Short-answer chart tasks:
* * *

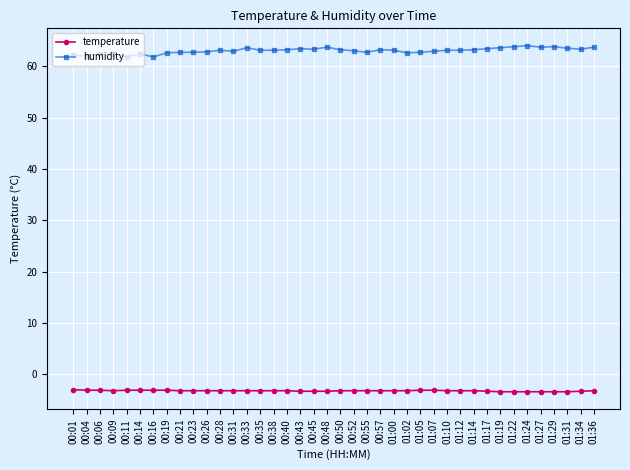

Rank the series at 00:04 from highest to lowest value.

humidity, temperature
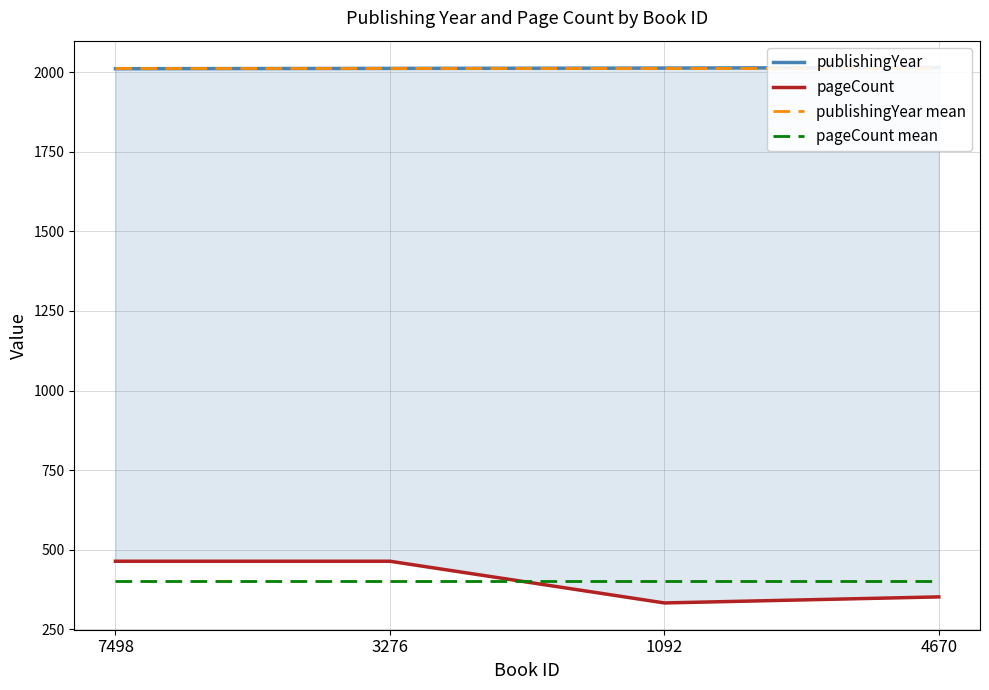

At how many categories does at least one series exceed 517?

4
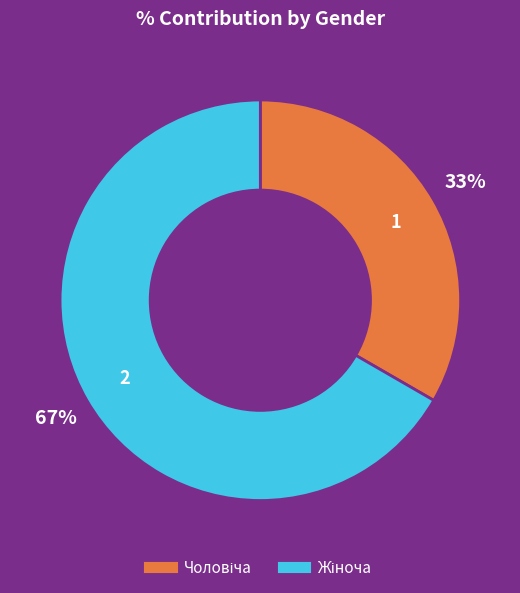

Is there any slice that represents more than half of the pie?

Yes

* * *

- Exercise prompt -
Print the lines of the records exactly, starting at the line with "humidity, temperature" and continuing through the end of the records, both ends included. Leave the pictures out.

- Output of the exercise -
humidity, temperature

At how many categories does at least one series exceed 517?

4

Is there any slice that represents more than half of the pie?

Yes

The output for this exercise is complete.